Monday, February 18, 2013

Film Review: Don Coscarelli's John Dies at the End

From the director who gave us the Phantasm series and the enigmatic Bubba Ho-Tep, comes yet another strange creature of a film.  John Dies at the End, adapted from the novel of the same name by David Wong, is a horror-comedy that is part Kafka, part Evil Dead, part Cronenberg (the earlier stuff), and part "Naked Lunch".   These things all rolled together make for a fun film - perhaps not a great film, or even an overly good one, but still a fun film.  I know, I know, damning with faint praise and all that, but hey, what can a guy do?  The film is silly and stupid, but in that good kind of way, often associated with the likes of earlier Sam Raimi, whose films are obviously a big influence on Coscarelli's film, but the film is also quite one-note, and such a one-trick pony show as this cannot expect to survive 99 minutes of itself.  

The film stars Chase Williamson, in his feature debut, as David Wong, and Rob Mayes as John Cheese, which incidentally are the nom de plumes of Jason Pargin, writer of the book and senior editor at Cracked.com, and fellow internet writer and old school chum, Mack Leighty.  They are sort of a slackerish duo of supernatural detectives, here pitted against demons from another dimension.  All this is fine and dandy, and a whole lot of fun when it wants to be, but the film often just sags, and therefore saps the inherent fun out of the whole shebang.  Then again, we go into such a film as John Dies at the End - a title that may or may not hold true by the way - not with whims of cinematic glory, hoping and praying for a new classic, but with giddy anticipation of something akin to the great fun that was the even sillier and even stupider (yeah, I know) Bubba Ho-Tep.  We do get the latter part, in part, but is that enough to save the film?  I would have to say, with honest-to-goodness sincerity, that the answer to that question is a big fat...um, maybe.  Perhaps?  Kinda?  Yeah, right.

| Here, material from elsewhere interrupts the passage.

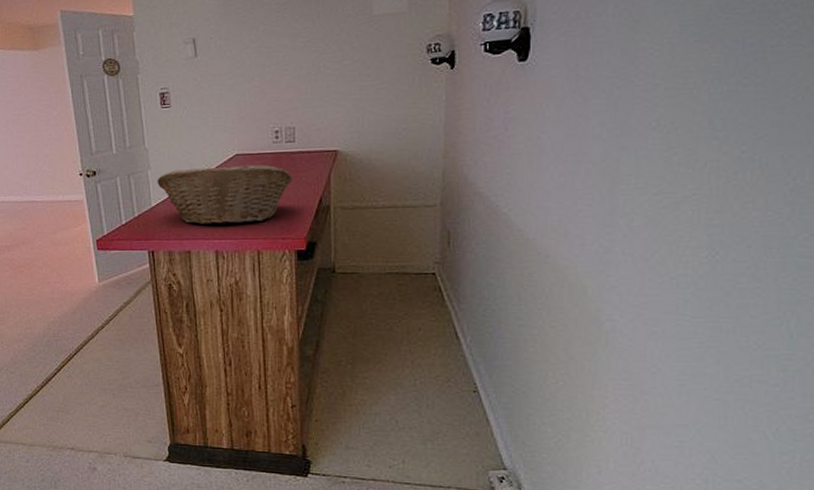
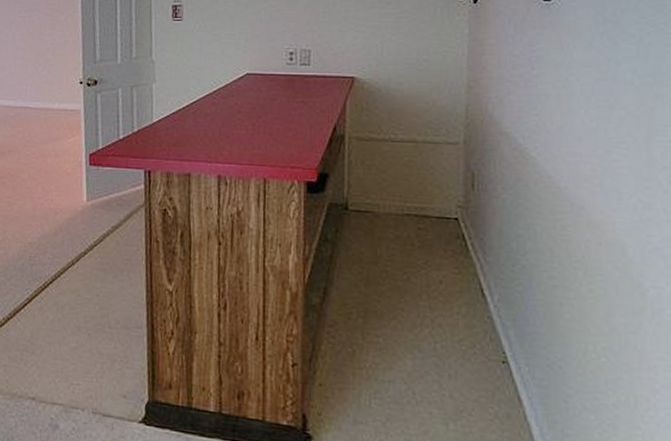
fruit basket: present [157,164,293,225] -> none [161,84,306,148]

Sure, the film never makes one feel like a daffodil or anything like that, but it does have some rather fun moments interspersed within its walls.  Moments like a faux Rastafarian telling fortunes for beers at a kegger before literally losing his head, or a giant spider/crab-like creature that can only be seen through one's peripheral vision, and that sufficiently freaks the fuck out of newspaperman Paul Giamatti, an actor often found in bizarro worlds such as this, or a festooning swarm of, um, of whatever that festooning swarm is of, or a talking and driving dog, or a frozen meat-creation that looks like a butcher shop exploded all over one of William S. Burroughs' mugwumps.  Okay, perhaps I did enjoy the film more than I thought I had.  Like I said, it may be far from perfect, but at least it is fun, even if that fun is sapped out long before the ending where John may or may not, die.  But then, there sure is a lot worse out there in movie land.  Again, with the damning with faint praise crap.  Oh well.